Evaluation Batch Size controls how many tokens get processed in parallel during prompt processing. Higher values use more memory but speed up prefill. 4089 works for my setup.

Flash Attention reduces VRAM usage during inference with no quality trade off. Just keep it on.

Unified KV Cache shares the cache across experts in mixture-of-experts models. Saves memory on models like Qwen3.6 35B A3B.

Keep Model in Memory prevents LM Studio from unloading the model when you switch chats. Reloading a large model takes a while, so leave this on if you have the RAM.

Enable Thinking lets the model reason through a problem step by step before answering. Some models support this natively (Qwen3.6 does). It uses more tokens but the answers are noticeably better for anything requiring logic.

Preserve Thinking keeps the reasoning visible in all prior turns instead of only showing the last one. Useful if you want to see how the model arrived at earlier answers.

Using it with OpenCode

I use this model inside OpenCode for development work.

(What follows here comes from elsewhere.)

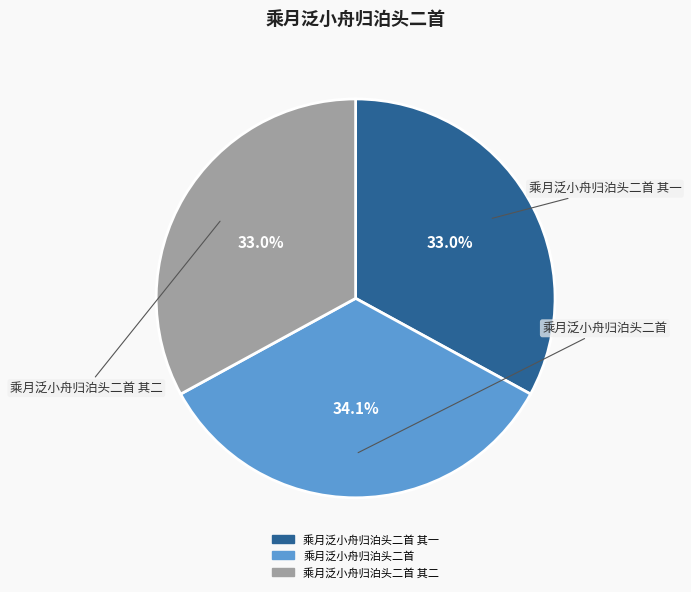

Is there any slice that represents more than half of the pie?

No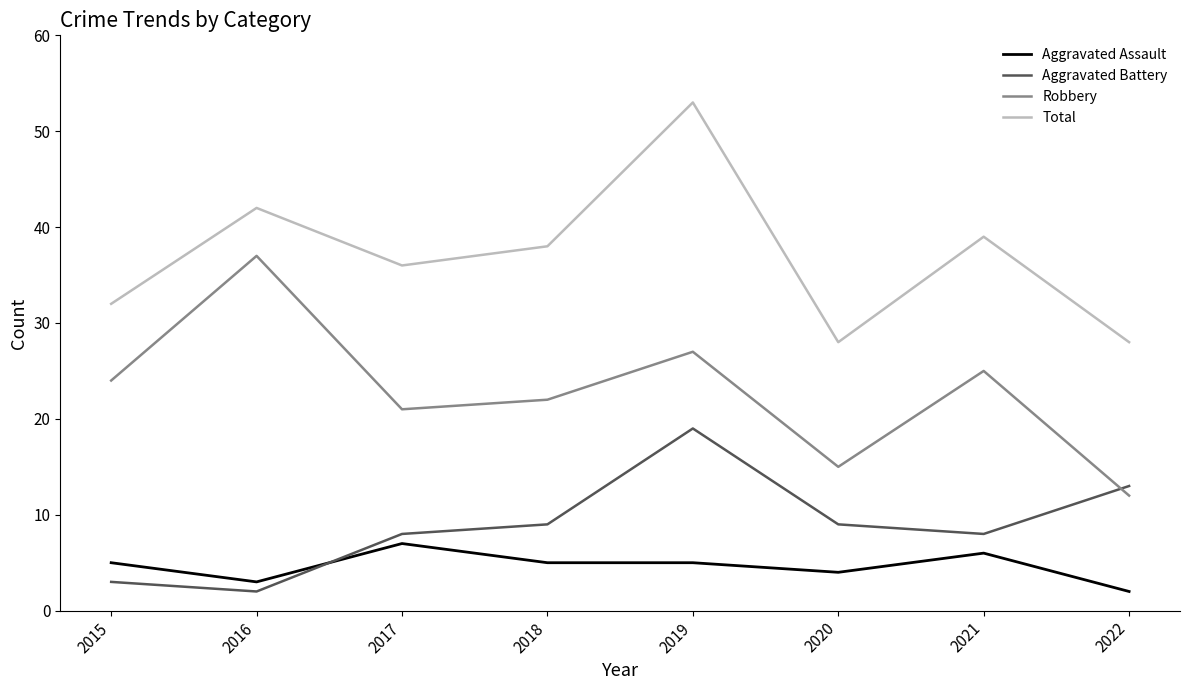

At which label is Total closest to 40?

2021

You need to turn on the server in LM Studio under Server tab and then add a custom provider to your opencode.json:

{
  "$schema": "https://opencode.ai/config.json",
  "provider": {
    "lmstudio": {
      "npm": "@ai-sdk/openai-compatible",
      "name": "LM Studio (local)",
      "options": {
        "baseURL": "http://127.0.0.1:1234/v1/"
      },
      "models": {
        "qwen/qwen3.6-35b-a3b": {
          "name": "Qwen 3.6 35B A3B"
         }
      }
    }
  }
}

The model name has to match exactly what LM Studio shows in its server panel.

If you run OpenCode in WSL, localhost inside WSL doesn’t point to Windows. You need to open LM Studio’s server settings and turn on “Serve on local network.” Without this, OpenCode can’t reach the LM Studio server and you’ll get vague connection errors with zero useful information about what went wrong.